● **PASSAGE SHOWN**
In order to confirm positive EIA results of HIV, further test should be performed. The most widely used method is Western blot. In this method, individual antigens of HIV are electrophoretically separated according to size into bands, the viral protein are then transferred onto test strips of nitrocellulose paper and then reacted with patient's serum. Any HIV antibody from the patient's serum is detected by antihuman IgG antibody conjugated with an enzyme that in the presence of substrate will produce a coloured band. A positive test result for HIV-1 is defined by the presence of any two of the following bands from HIV-1 gene products p24, gp41, or gp120 with absence of HIV-2 peptide band (the HIV-2 env glycoproteins are gp40, gp105 and gp130). (18) While positive test result for HIV-2 is defined by the presence of HIV-2 peptide band and any bands from gene products of p24 or gp41, and absence of gp120 band. However, if fewer bands are present only, the test is considered indeterminate. Patients with indeterminate assay of Western blot should be repeat testing or testing by other methods, such as PCR or viral culture. To issue a final report of HIV positivity, both positive results of EIA and Western blot are necessary. This combination assay have a sensitivity and specificity above 99%. (18)

● **RECORDED INFORMATION**
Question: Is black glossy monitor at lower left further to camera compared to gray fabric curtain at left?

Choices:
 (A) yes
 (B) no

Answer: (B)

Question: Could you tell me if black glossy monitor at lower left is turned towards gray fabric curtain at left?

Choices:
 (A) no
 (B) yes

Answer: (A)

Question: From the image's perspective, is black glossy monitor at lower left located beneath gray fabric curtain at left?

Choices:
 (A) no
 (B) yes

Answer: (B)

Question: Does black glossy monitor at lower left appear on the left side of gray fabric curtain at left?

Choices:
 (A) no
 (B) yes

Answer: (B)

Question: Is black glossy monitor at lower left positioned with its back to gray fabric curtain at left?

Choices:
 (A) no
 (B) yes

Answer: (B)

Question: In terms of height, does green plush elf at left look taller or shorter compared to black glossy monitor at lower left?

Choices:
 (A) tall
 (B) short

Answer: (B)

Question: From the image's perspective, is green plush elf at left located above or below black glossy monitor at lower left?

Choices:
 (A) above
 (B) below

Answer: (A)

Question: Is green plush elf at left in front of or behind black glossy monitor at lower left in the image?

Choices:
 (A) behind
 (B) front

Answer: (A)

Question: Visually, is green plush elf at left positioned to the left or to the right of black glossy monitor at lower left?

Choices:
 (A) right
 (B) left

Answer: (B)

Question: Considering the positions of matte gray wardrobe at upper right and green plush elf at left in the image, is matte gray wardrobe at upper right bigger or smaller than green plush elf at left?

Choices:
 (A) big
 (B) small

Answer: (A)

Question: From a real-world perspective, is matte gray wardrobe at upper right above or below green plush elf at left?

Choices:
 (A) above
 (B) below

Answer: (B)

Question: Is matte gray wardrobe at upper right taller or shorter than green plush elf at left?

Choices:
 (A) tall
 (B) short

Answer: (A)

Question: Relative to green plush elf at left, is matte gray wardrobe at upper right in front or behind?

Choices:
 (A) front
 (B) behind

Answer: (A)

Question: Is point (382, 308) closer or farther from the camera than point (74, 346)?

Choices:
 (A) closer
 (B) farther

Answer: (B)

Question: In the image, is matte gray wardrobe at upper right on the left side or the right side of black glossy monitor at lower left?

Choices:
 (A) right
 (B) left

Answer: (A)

--

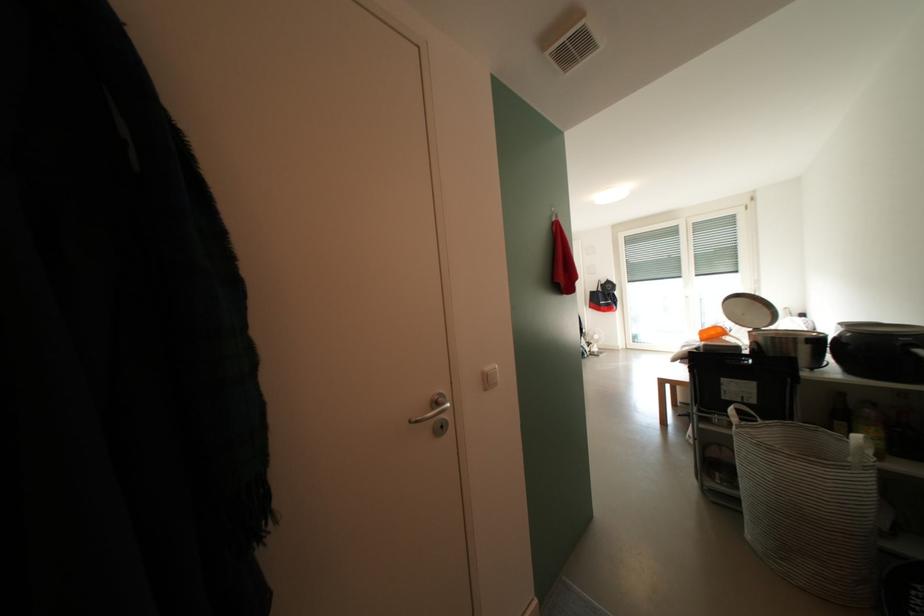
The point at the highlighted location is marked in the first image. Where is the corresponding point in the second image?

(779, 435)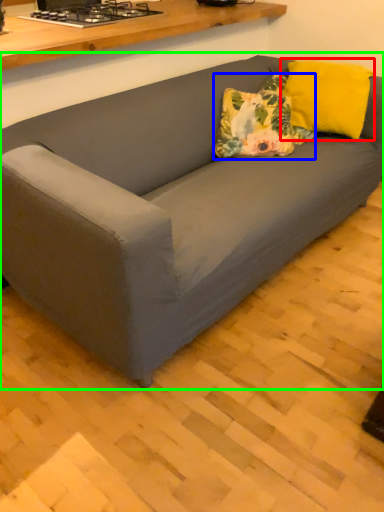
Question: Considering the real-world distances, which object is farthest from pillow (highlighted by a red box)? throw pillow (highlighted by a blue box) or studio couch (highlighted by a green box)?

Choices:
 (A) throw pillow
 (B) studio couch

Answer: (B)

---

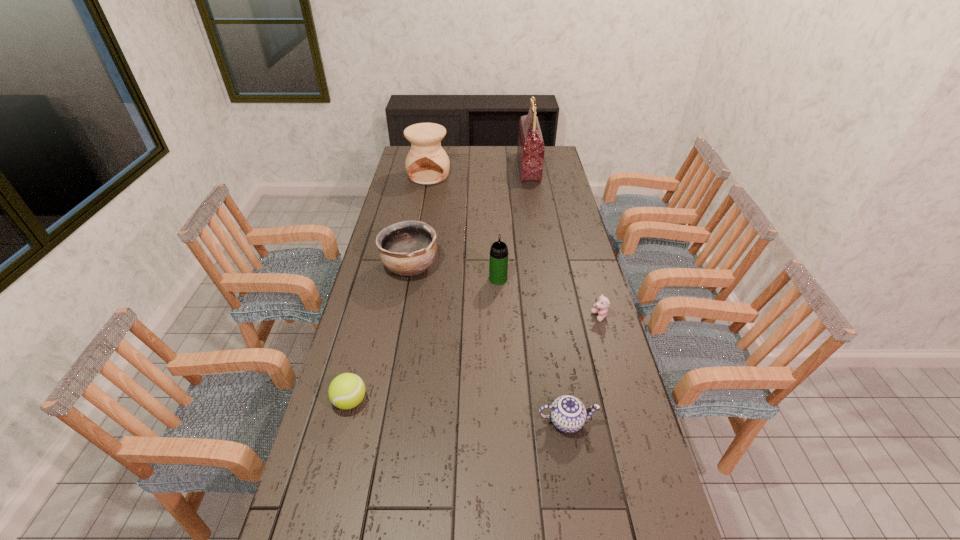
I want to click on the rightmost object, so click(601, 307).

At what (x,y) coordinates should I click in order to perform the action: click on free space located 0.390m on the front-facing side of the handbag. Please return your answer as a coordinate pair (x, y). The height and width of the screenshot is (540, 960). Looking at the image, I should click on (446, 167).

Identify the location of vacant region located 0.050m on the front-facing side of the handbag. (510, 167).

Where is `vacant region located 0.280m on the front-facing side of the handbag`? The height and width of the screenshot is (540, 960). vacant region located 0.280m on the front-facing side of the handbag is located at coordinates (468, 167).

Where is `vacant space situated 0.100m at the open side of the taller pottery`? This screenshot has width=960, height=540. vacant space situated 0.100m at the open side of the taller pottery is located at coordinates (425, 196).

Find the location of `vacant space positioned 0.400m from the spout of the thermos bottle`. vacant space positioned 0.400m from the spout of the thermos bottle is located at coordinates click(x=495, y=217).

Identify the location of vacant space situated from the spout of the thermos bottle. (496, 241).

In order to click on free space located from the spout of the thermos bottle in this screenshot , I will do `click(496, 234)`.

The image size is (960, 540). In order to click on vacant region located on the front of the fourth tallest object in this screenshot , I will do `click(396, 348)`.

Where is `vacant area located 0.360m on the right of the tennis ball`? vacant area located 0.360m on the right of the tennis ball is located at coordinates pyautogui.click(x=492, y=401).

● **WHAT TO DO**
Extend the passage on confirmatory HIV testing by Western blot, beginning after its final sentence.

● **RESPONSE BELOW**
Tests for viral RNA or DNA
There are three different techniques for the detection of HIV RNA or DNA: PCR (polymerase chain reaction), NASBA (nucleic acid sequence based amplification) and bDNA (branch-DNA) method. In PCR, cDNA must first be generated by reverse transcription. This cDNA can then be amplified and analyzed by ELISA. In NASBA, RNA is amplified and the procedure mimics the retroviral nucleic acid replication cycle. While in bDNA method, viral RNA is captured on a solid surface. The captured RNA is then hybridize with one end to a series of short sequences of the pol region of the RNA and with the other end mediate fixation of bDNA detector probes. These bDNAs are then reacted with still other bDNAs that hybridize to the first. Enzyme-labelled tracer probes are finally hybridized to all the branches, and the analysis is based on chemiluminescence. bDNA is therefore called signal amplification. The above mentioned nucleic acid detection technologies are primarily designed for the quantification of viral RNA. (Clinical, p.533)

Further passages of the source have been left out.